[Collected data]
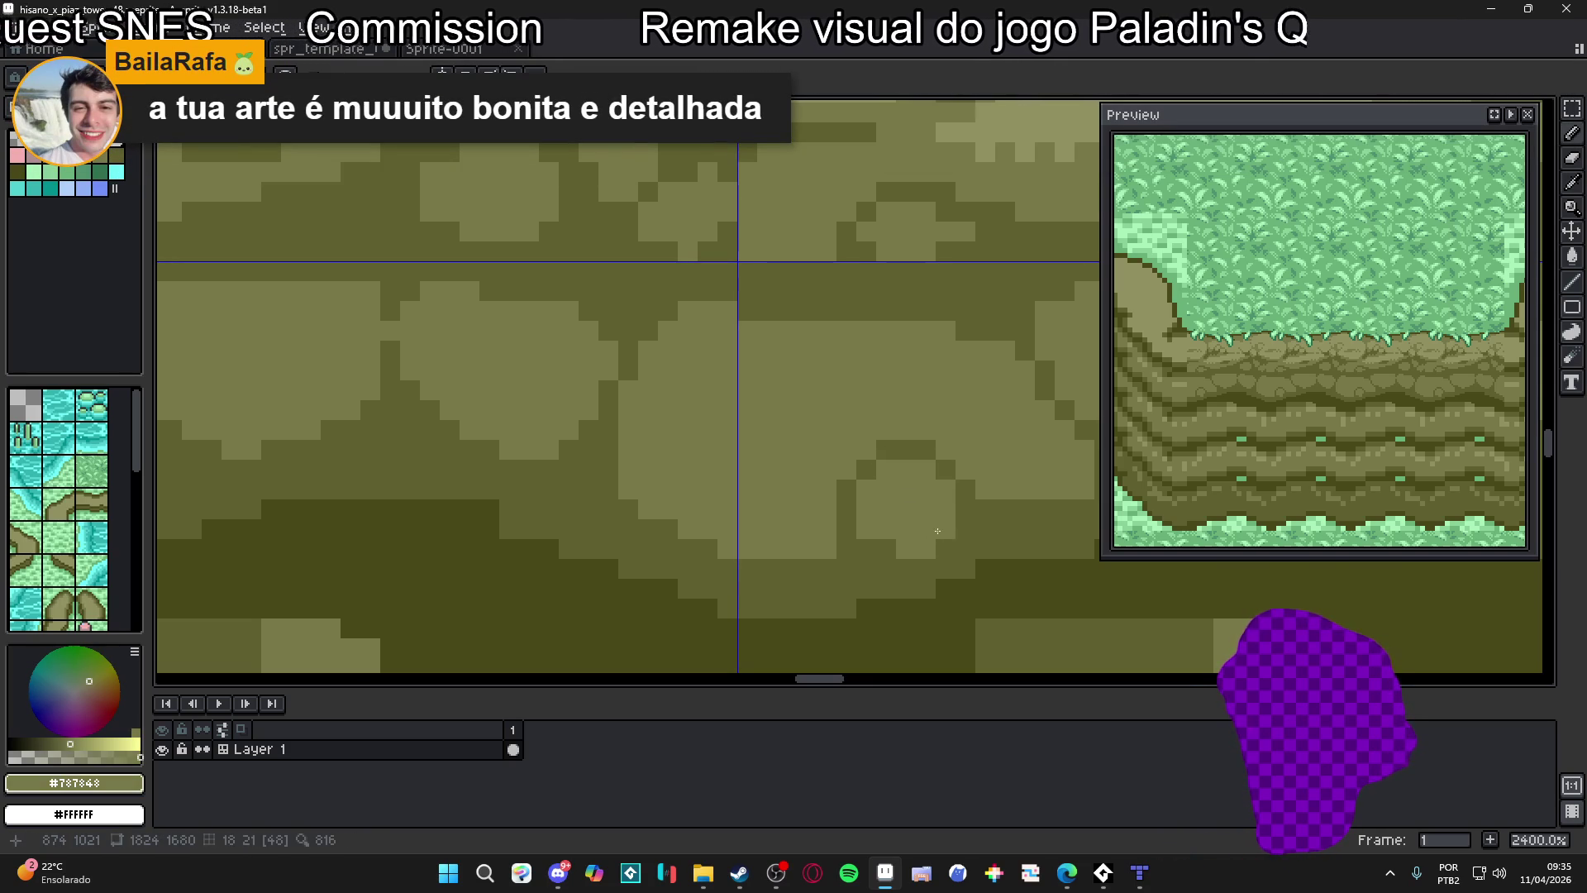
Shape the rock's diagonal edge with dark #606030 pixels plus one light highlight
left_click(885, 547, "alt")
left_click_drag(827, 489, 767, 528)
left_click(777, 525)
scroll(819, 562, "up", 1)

**Exercise description:**
Write out, word for word, the line containing "left_click_drag(827, 489, 767, 528)" and all the lines after it in the entries above, and nothing more.

**Exercise output:**
left_click_drag(827, 489, 767, 528)
left_click(777, 525)
scroll(819, 562, "up", 1)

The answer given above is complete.